Der Forschungsbereich "Sprachentwicklung und Mehrsprachigkeit" (FB II) untersucht die Entwicklung der sprachlichen Kompetenz vom Satz zum Text bei verschiedenen Sprechergruppen. Im Zentrum stehen der Spracherwerb von ein- und mehrsprachig aufwachsenden Kindern im Vor- und Grundschulalter, der frühe ungesteuerte und gesteuerte Zweitspracherwerb sowie ausgewählte Sprachentwicklungsprozesse über die gesamte Lebensspanne.

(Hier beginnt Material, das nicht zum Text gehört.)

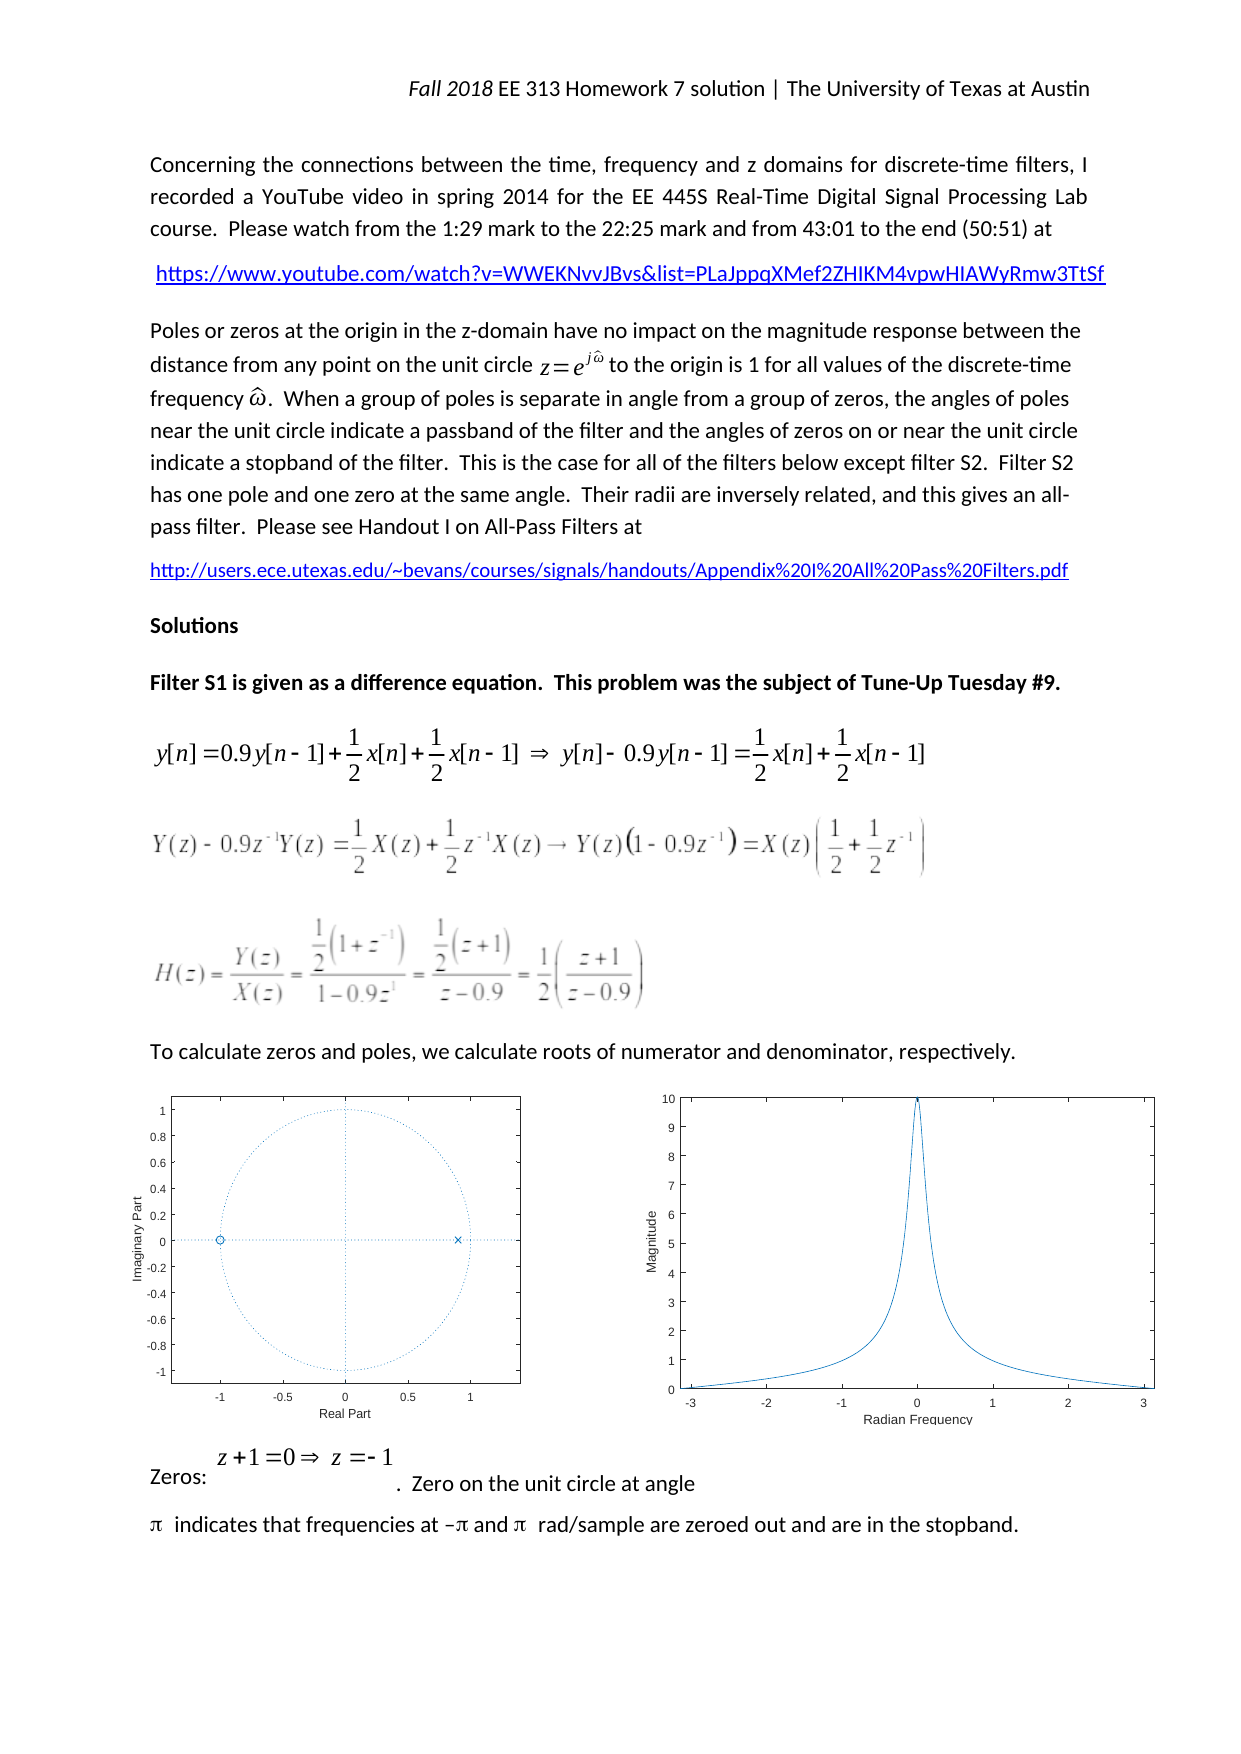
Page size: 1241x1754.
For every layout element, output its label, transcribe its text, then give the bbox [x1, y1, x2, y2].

text http://users.ece.utexas.edu/~bevans/courses/signals/handouts/Appendix%20I%20All%20Pass%20Filters.pdf [150, 557, 1090, 583]
text Filter S1 is given as a difference equation. This problem was the subject of Tune-Up Tuesday #9. [150, 668, 1090, 697]
text Concerning the connections between the time, frequency and z domains for discrete-time filters, I recorded a YouTube video in spring 2014 for the EE 445S Real-Time Digital Signal Processing Lab course. Please watch from the 1:29 mark to the 22:25 mark and from 43:01 to the end (50:51) at [150, 150, 1090, 242]
text Solutions [150, 611, 1090, 639]
text https://www.youtube.com/watch?v=WWEKNvvJBvs&list=PLaJppqXMef2ZHIKM4vpwHIAWyRmw3TtSf [93, 259, 1105, 287]
text Zeros: . Zero on the unit circle at angle indicates that frequencies at – and rad/sample are zeroed out and are in the stopband. [150, 1082, 1090, 1538]
text To calculate zeros and poles, we calculate roots of numerator and denominator, respectively. [150, 1037, 1090, 1065]
text Poles or zeros at the origin in the z-domain have no impact on the magnitude response between the distance from any point on the unit circle to the origin is 1 for all values of the discrete-time frequency . When a group of poles is separate in angle from a group of zeros, the angles of poles near the unit circle indicate a passband of the filter and the angles of zeros on or near the unit circle indicate a stopband of the filter. This is the case for all of the filters below except filter S2. Filter S2 has one pole and one zero at the same angle. Their radii are inversely related, and this gives an all-pass filter. Please see Handout I on All-Pass Filters at [150, 316, 1090, 541]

Anhand empirischer natürlicher und experimenteller Daten werden allgemeine Entwicklungsverläufe in der Herausbildung und Aufrechterhaltung der Kommunikationsfähigkeit, insbesondere der narrativen Erzählfähigkeit, und der gesellschaftlichen Kommunikationsteilnahme erfasst und der Einfluss individueller Lebensumstände wie Bildung, berufliche und außerberufliche Tätigkeiten, soziales Umfeld und Alter ermittelt. Damit sollen individuelle Unterschiede in der Sprachkompetenz besser verstehbar und erklärbar werden. Im Fokus stehen zunächst Entwicklungsprozesse bei Mehrsprachigkeit. Wir untersuchen hier sowohl normale Erwerbsverläufe als auch Indikatoren und Merkmale davon abweichender Erwerbsverläufe bei Kindern und Jugendlichen. Perspektivisch werden Sprachentwicklung bzw. Sprachabbau bei Sprechern ab ca. 50 Jahren und die Entwicklung der Argumentationsfähigkeit als Untersuchungsschwerpunkte hinzukommen.

Die Forschungsergebnisse werden dazu genutzt, validierte Sprachstandserhebungen, Instrumente für die Diagnose und Therapie von Sprachentwicklungsstörungen sowie Methoden zur Unterstützung des Deutscherwerbs zu erarbeiten, die die muttersprachlichen Kenntnisse der Sprecher berücksichtigen. Mit der Ausdehnung der Forschungen auf ältere Sprechergruppen werden wir unsere Ergebnisse und Erfahrungen dafür nutzen, Sprachstandstests und Sprachförderprogramme zu erarbeiten, die zur Verlangsamung von unerwünschten Veränderungen der Sprachkompetenz über die Lebenszeit wie z.B. Sprachabbauprozessen bei älteren Menschen beitragen.